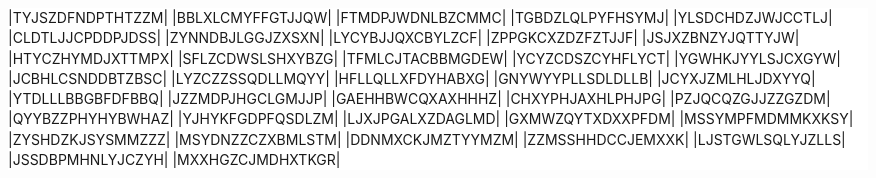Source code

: |TYJSZDFNDPTHTZZM|
|BBLXLCMYFFGTJJQW|
|FTMDPJWDNLBZCMMC|
|TGBDZLQLPYFHSYMJ|
|YLSDCHDZJWJCCTLJ|
|CLDTLJJCPDDPJDSS|
|ZYNNDBJLGGJZXSXN|
|LYCYBJJQXCBYLZCF|
|ZPPGKCXZDZFZTJJF|
|JSJXZBNZYJQTTYJW|
|HTYCZHYMDJXTTMPX|
|SFLZCDWSLSHXYBZG|
|TFMLCJTACBBMGDEW|
|YCYZCDSZCYHFLYCT|
|YGWHKJYYLSJCXGYW|
|JCBHLCSNDDBTZBSC|
|LYZCZZSSQDLLMQYY|
|HFLLQLLXFDYHABXG|
|GNYWYYPLLSDLDLLB|
|JCYXJZMLHLJDXYYQ|
|YTDLLLBBGBFDFBBQ|
|JZZMDPJHGCLGMJJP|
|GAEHHBWCQXAXHHHZ|
|CHXYPHJAXHLPHJPG|
|PZJQCQZGJJZZGZDM|
|QYYBZZPHYHYBWHAZ|
|YJHYKFGDPFQSDLZM|
|LJXJPGALXZDAGLMD|
|GXMWZQYTXDXXPFDM|
|MSSYMPFMDMMKXKSY|
|ZYSHDZKJSYSMMZZZ|
|MSYDNZZCZXBMLSTM|
|DDNMXCKJMZTYYMZM|
|ZZMSSHHDCCJEMXXK|
|LJSTGWLSQLYJZLLS|
|JSSDBPMHNLYJCZYH|
|MXXHGZCJMDHXTKGR|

________________________________________

- [Task description] The entries must be written out again unchanged. Images are to be left out.

- [Written solution]
Source code

: |TYJSZDFNDPTHTZZM|
|BBLXLCMYFFGTJJQW|
|FTMDPJWDNLBZCMMC|
|TGBDZLQLPYFHSYMJ|
|YLSDCHDZJWJCCTLJ|
|CLDTLJJCPDDPJDSS|
|ZYNNDBJLGGJZXSXN|
|LYCYBJJQXCBYLZCF|
|ZPPGKCXZDZFZTJJF|
|JSJXZBNZYJQTTYJW|
|HTYCZHYMDJXTTMPX|
|SFLZCDWSLSHXYBZG|
|TFMLCJTACBBMGDEW|
|YCYZCDSZCYHFLYCT|
|YGWHKJYYLSJCXGYW|
|JCBHLCSNDDBTZBSC|
|LYZCZZSSQDLLMQYY|
|HFLLQLLXFDYHABXG|
|GNYWYYPLLSDLDLLB|
|JCYXJZMLHLJDXYYQ|
|YTDLLLBBGBFDFBBQ|
|JZZMDPJHGCLGMJJP|
|GAEHHBWCQXAXHHHZ|
|CHXYPHJAXHLPHJPG|
|PZJQCQZGJJZZGZDM|
|QYYBZZPHYHYBWHAZ|
|YJHYKFGDPFQSDLZM|
|LJXJPGALXZDAGLMD|
|GXMWZQYTXDXXPFDM|
|MSSYMPFMDMMKXKSY|
|ZYSHDZKJSYSMMZZZ|
|MSYDNZZCZXBMLSTM|
|DDNMXCKJMZTYYMZM|
|ZZMSSHHDCCJEMXXK|
|LJSTGWLSQLYJZLLS|
|JSSDBPMHNLYJCZYH|
|MXXHGZCJMDHXTKGR|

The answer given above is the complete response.